The portwine stain is usually found along the distribution of the ophthalmic (V1) and maxillary (V2) divisions of the trigeminal nerve and may also involve the scalp, neck, trunk or limbs. It may remain static in extent but can undergo progressive hypertrophy, darken and become nodular in upto 65% of the patients by the fifth decade [1]. About 8% of the individuals with a portwine stain may have an underlying Sturge-Weber Syndrome and the association is upto 78% if the lesion involves the entire V1 distribution [2].

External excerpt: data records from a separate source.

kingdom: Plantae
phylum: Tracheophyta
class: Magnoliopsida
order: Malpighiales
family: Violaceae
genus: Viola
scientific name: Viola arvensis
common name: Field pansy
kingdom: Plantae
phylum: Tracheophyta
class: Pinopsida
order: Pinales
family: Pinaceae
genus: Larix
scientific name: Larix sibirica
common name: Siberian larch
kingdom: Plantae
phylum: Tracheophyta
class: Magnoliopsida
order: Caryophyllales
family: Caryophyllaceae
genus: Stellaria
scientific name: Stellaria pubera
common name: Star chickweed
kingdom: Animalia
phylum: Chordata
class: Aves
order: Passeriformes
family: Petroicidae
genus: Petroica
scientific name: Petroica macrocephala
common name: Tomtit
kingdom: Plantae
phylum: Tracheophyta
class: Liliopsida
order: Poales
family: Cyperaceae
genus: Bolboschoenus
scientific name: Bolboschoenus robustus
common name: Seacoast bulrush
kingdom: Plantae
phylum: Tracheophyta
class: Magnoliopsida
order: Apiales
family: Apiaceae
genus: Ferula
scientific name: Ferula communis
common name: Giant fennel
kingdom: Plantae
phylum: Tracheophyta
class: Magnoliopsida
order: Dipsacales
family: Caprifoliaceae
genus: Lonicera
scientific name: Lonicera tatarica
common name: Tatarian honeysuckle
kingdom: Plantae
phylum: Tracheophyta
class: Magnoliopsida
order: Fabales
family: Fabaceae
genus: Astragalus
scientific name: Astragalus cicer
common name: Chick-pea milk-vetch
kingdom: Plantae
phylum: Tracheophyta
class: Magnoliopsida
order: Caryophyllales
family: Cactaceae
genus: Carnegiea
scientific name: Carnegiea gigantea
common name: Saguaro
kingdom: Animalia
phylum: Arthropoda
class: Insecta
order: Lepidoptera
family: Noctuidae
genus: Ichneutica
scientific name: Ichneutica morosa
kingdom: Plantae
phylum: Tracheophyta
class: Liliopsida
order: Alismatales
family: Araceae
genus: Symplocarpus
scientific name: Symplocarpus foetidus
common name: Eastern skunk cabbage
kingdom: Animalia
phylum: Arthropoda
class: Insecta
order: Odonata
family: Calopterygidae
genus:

The leptomeningeal angiomas cause vascular steal and cortical ischemia leading to the cerebral atrophy and/or dystrophic calcifications [3]. These are best seen on MRI, while CT is the best modality to demonstrate the ‘tramtrack calcification’. Neurological manifestations include recurrent, refractory seizures (focal or generalized), transient neurological deficit, developmental delay, mental retardation and visual impairment (most often due to glaucoma).

Glaucoma can affect 30-70% of patients and ipsilateral eye is mostly affected [4]. Other ocular abnormalities could be choroidal, conjunctival hemangiomas and heterochromia of the iris.

Treatment is symptomatic with antiepileptics, antiglaucoma drugs and laser therapy for portwine stain. Low dose Aspirin has been studied in the prevention of stroke like episodes and seizures [5]. Surgical intervention is reserved for patients with refractory seizures and uncontrolled glaucoma.

In conclusion, all patients with portwine lesions over the face, especially involving V1 region of trigeminal nerve, should be evaluated for Sturge-Weber Syndrome, as early diagnosis and prompt treatment may reduce the incidence of neurologic sequelae, and may prevent irreversible blindness.